---------- Records for processing ----------

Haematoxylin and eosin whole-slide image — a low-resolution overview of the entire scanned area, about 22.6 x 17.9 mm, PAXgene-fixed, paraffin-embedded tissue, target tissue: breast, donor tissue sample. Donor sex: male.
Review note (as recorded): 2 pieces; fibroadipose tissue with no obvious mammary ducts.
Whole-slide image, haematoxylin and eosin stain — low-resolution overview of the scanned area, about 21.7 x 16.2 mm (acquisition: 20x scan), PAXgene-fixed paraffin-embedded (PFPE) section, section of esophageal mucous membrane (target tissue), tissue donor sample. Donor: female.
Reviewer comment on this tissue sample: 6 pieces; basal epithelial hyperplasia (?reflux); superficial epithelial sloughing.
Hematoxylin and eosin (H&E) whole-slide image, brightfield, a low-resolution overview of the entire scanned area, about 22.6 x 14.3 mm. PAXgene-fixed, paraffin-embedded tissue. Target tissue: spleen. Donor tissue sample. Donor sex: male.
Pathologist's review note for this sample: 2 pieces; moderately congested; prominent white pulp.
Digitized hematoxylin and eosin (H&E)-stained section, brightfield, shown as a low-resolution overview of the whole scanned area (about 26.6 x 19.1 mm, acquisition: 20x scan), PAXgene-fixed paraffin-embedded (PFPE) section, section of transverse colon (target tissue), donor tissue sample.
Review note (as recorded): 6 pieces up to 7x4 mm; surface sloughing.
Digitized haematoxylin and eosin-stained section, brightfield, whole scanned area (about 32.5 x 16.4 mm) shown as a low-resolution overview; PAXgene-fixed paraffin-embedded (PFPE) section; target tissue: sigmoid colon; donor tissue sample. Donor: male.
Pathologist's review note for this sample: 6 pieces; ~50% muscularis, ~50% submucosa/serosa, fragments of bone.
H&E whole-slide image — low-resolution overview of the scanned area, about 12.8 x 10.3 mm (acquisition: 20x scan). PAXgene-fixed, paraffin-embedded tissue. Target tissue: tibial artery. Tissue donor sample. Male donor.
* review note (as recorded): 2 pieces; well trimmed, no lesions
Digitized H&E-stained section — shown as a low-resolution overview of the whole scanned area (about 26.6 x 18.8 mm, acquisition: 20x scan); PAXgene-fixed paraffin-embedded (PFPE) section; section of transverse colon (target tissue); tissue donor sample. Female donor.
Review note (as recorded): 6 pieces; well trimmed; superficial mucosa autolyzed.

----------

The lines of the records that contain the string "trimmed" should be located and copied.

* review note (as recorded): 2 pieces; well trimmed, no lesions
Review note (as recorded): 6 pieces; well trimmed; superficial mucosa autolyzed.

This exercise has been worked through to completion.